U.S. President Joe Biden is expected to have a chance to speak with Chinese President Xi Jinping within the next few weeks, White House National Security Adviser Jake Sullivan said Monday.

The last time Biden held talks with Xi was in March through a video call, weeks after Russia's invasion of Ukraine started.

Speaking to reporters in Germany, where the Group of Seven leaders are meeting and coming up with steps to counter Beijing's growing economic clout, Sullivan said he would not put a "particular timeframe" on the expected engagement between the two leaders, but noted that it is "not going to be immediately after the G-7."

U.S. President Joe Biden (L, Getty/Kyodo) and Chinese President Xi Jinping (Kyodo). 

He also hailed the "increasing convergence" among the G-7 and NATO, which will also hold a summit later this week, regarding the challenge posed by China as well as the "urgent" need for alignment among the world's leading market democracies to deal with China's so-called non-market economic practices and human rights issues.
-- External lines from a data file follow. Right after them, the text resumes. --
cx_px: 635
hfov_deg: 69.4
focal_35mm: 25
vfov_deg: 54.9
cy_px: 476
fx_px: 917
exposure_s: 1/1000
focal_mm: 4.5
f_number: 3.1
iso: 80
"I think you can expect that the G-7 statement will speak to all of those, and then I think you can expect that the NATO Strategic Concept will also speak in ways that are unprecedented about the challenge that China poses," Sullivan said, referring to documents to be released through the two summits.

The three-day G-7 summit taking place in southern Germany will end on Tuesday, followed by a two-day NATO summit in Spain from Wednesday. All G-7 countries except for Japan are members of the North Atlantic Treaty Organization.
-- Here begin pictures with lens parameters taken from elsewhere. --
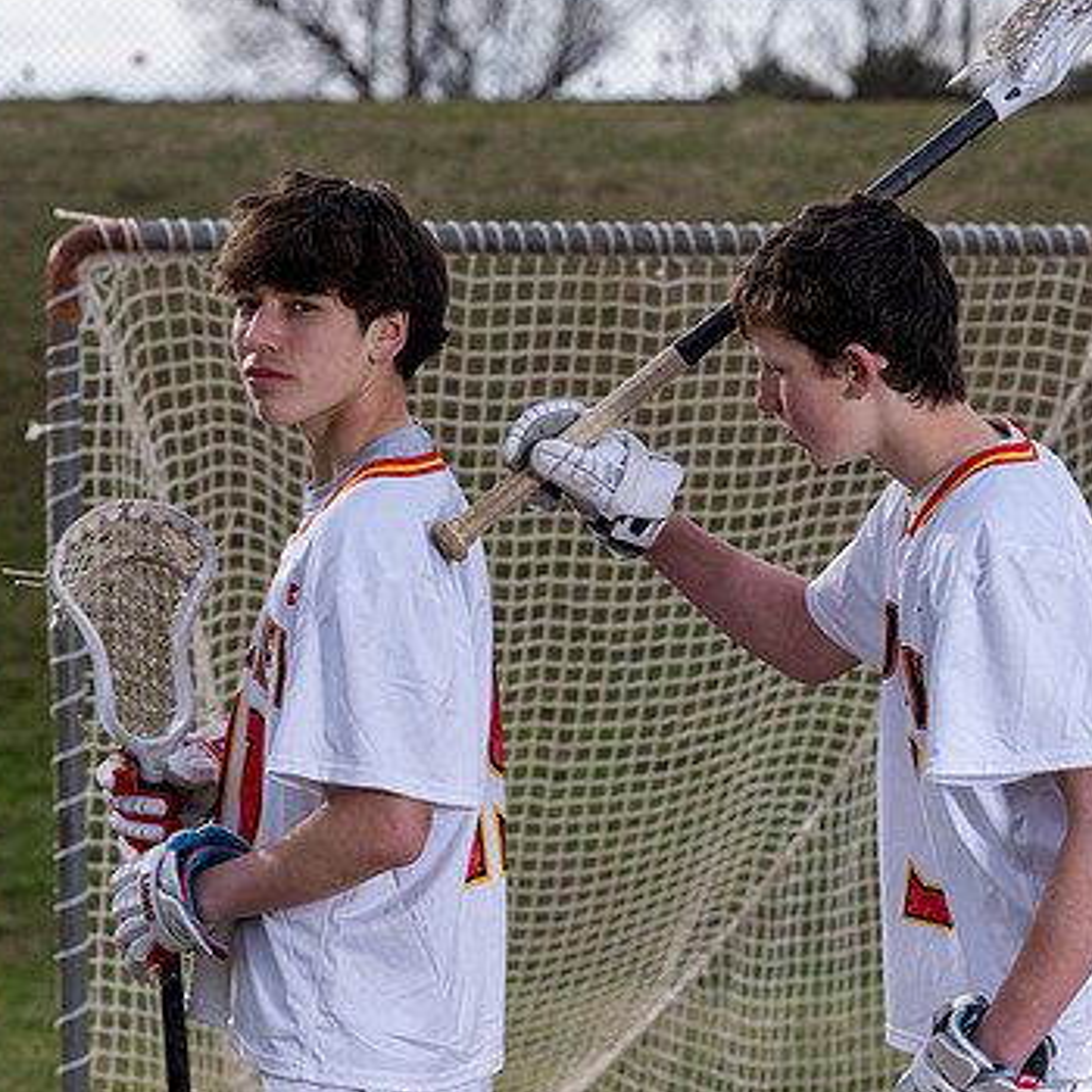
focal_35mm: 161
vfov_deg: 10.9
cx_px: 897
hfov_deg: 10.8
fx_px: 5746
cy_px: 598
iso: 80
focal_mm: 88
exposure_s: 1/200
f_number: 5
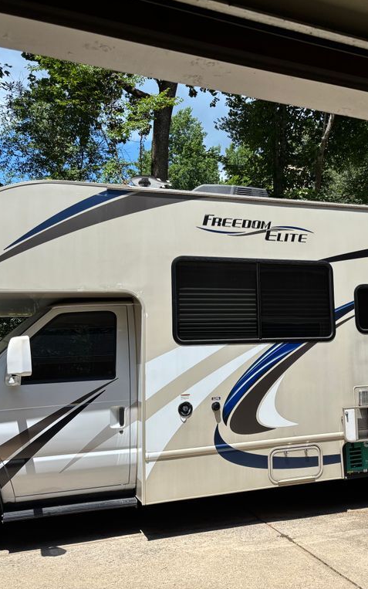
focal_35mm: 37
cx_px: 292
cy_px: 294
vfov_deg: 52.7
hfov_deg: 33.5
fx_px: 594
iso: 50
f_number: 1.6
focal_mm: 5.96
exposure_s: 1/2710
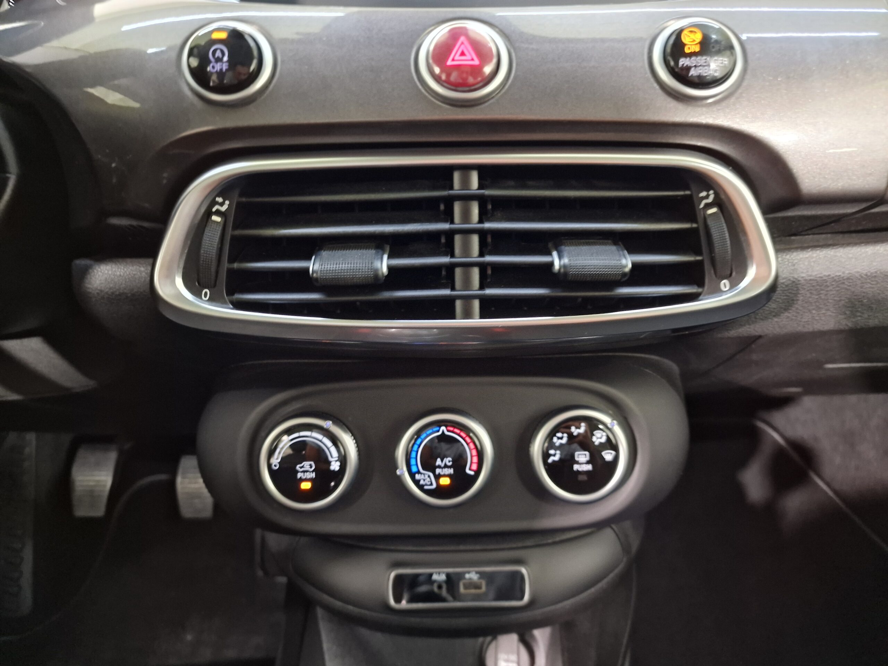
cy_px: 333
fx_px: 590
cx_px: 444
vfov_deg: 58.9
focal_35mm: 23
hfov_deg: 73.9
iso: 500
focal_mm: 6.4
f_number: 1.8
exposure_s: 1/10
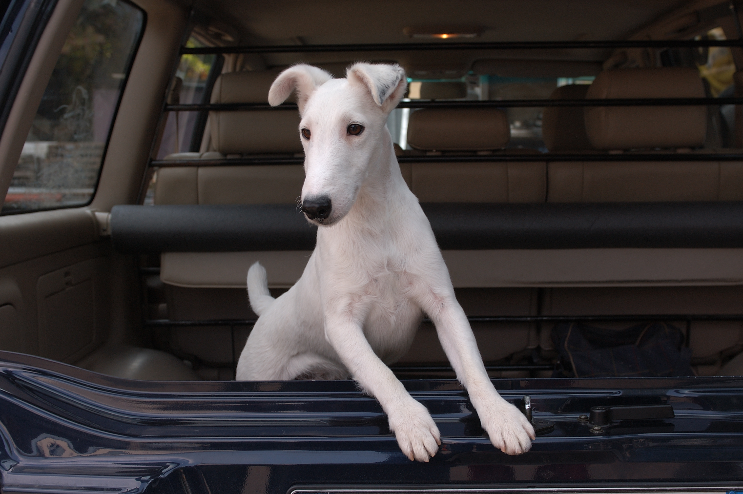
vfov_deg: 31.8
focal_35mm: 42
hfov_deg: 46.4
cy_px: 247
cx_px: 372
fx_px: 866
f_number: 5
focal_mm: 28
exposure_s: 1/200
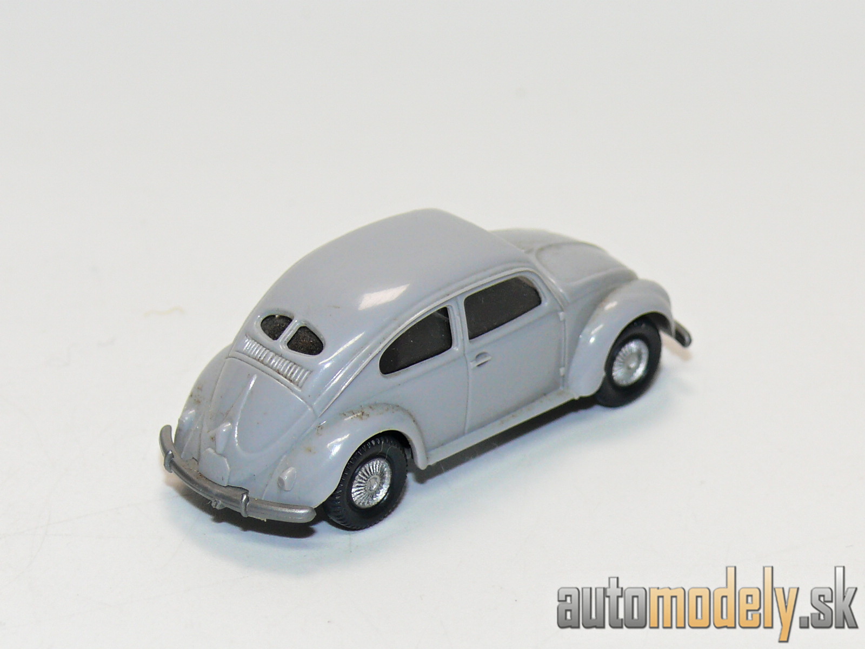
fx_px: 3923
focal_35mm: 157
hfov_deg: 12.6
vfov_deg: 9.5
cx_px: 432
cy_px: 324
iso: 100
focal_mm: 18.6
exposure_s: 1/30
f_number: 4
Japan has been invited to the trans-Atlantic alliance's summit as one of the four Asia-Pacific partners.

The previous Strategic Concept, a guiding document for the alliance over the span of roughly a decade, was adopted in 2010. The new one will mention China for the first time, reflecting concerns over Beijing's military buildup, its ties with Russia and perceived attempts to undermine the rules-based international order.
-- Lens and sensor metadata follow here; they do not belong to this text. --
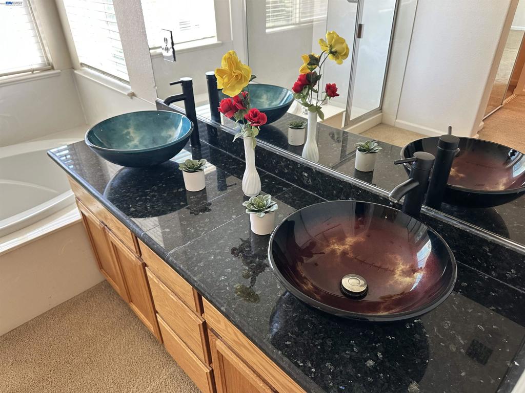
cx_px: 262
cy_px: 196
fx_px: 364
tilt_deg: -31.9
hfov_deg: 71.6
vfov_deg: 56.8
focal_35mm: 24
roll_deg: +0.1
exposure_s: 1/60
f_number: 1.78
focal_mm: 6.86
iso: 200
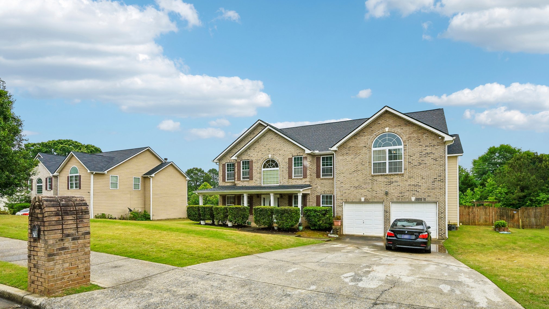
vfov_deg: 62.0
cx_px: 274
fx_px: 255
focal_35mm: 18
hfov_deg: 94.2
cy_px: 130
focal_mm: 16.5
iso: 400
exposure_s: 1/2500
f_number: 8
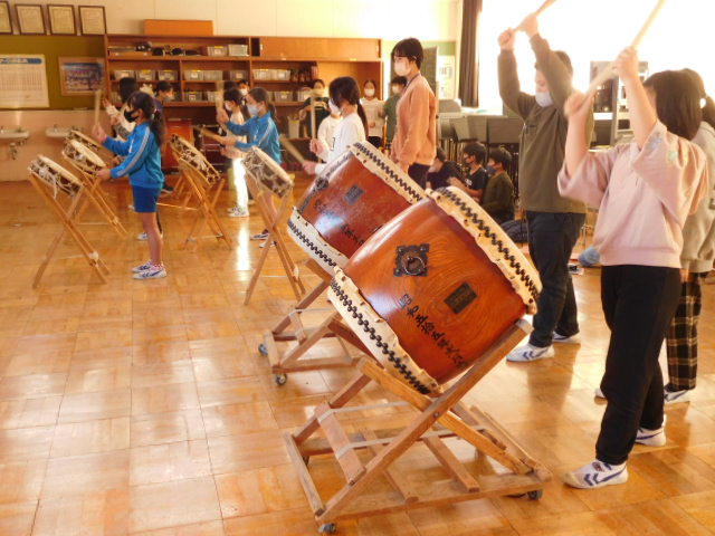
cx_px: 358
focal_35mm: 35
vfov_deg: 40.7
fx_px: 723
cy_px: 268
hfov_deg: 52.6
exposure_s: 1/30
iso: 320
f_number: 3.8
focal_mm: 6.2
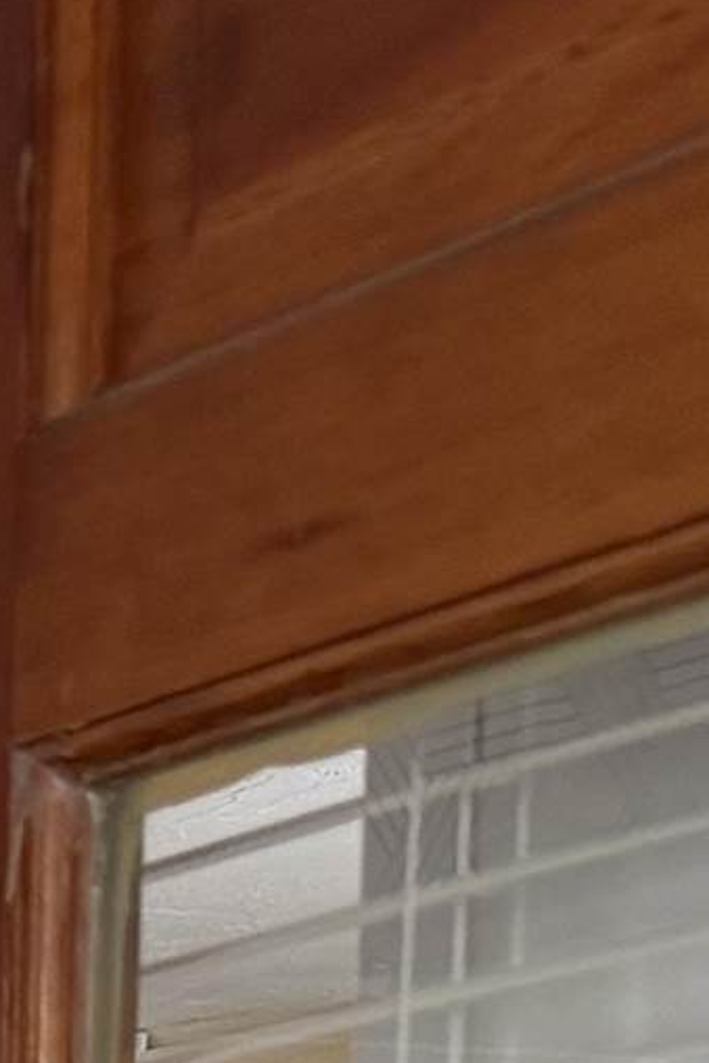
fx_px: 4457
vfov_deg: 12.2
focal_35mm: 151
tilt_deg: -2.9
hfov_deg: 6.8
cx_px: -2252
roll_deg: -1.5
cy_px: 2028
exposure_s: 1/121
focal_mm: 6.76
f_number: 1.78
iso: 200
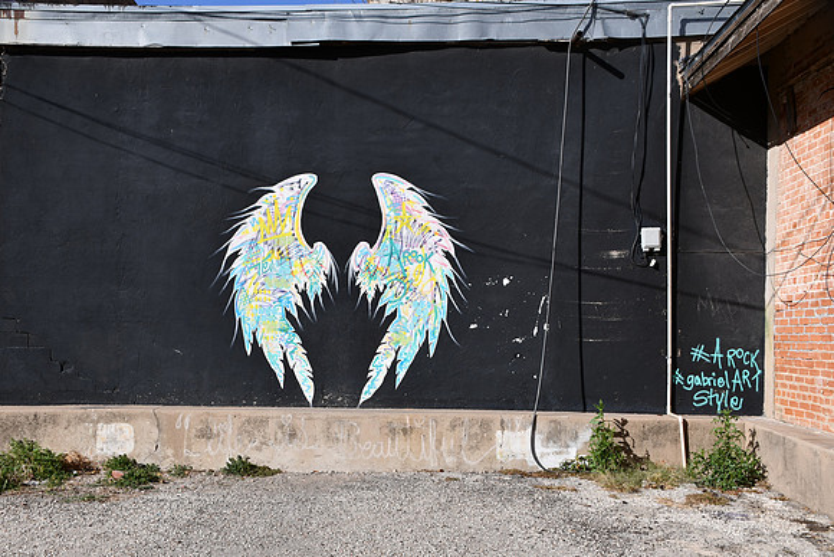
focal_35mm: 42
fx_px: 973
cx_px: 417
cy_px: 278
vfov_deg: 31.9
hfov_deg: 46.4
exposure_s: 1/320
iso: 100
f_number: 9
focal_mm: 28
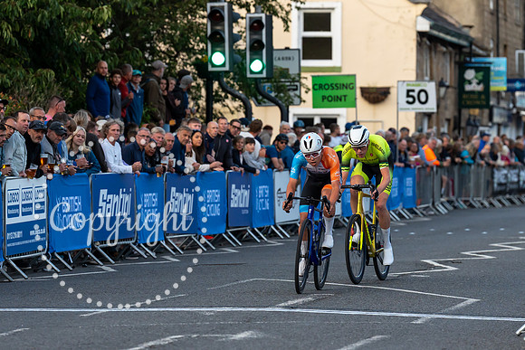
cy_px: 242
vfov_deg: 6.1
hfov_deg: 9.1
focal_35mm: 227
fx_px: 3304
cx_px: 239
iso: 1000
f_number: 3.5
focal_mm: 149
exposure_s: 1/800
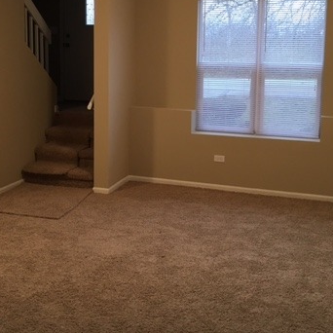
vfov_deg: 35.0
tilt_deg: -7.1
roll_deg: -0.4
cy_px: 111
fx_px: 522
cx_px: 132
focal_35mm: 48
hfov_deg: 35.2
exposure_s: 1/30
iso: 100
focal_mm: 4.15
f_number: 2.2
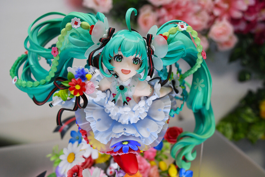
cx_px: 132
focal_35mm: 36
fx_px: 265
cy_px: 88
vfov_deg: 36.9
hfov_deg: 53.1
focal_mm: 24
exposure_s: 1/640
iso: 1000
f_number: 5.6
While the G-7 summit has been heavily focused on dealing with Russia's war in Ukraine and its consequences on the global economy, the leaders announced on Sunday the formal launch of an infrastructure project for the developing world in a bid to counter China's Belt and Road Initiative.

The Partnership for Global Infrastructure and Investment is expected to offer a "positive alternative" to infrastructure models that sell "debt traps," U.S. officials have said, a veiled criticism of the Chinese initiative known for its record of saddling developing countries with debt and for poor environmental and labor standards.

But Sullivan reiterated that the United States is not expecting competition with China to veer into confrontation or conflict, nor is it seeking to divide the world into rival blocs and make countries choose.

"We want to stand for a set of principles, rules of the road that are fair and understood and agreed by everybody. And we want to ensure that we're working with like-minded partners to hold China accountable to adhere to those rules," the official said.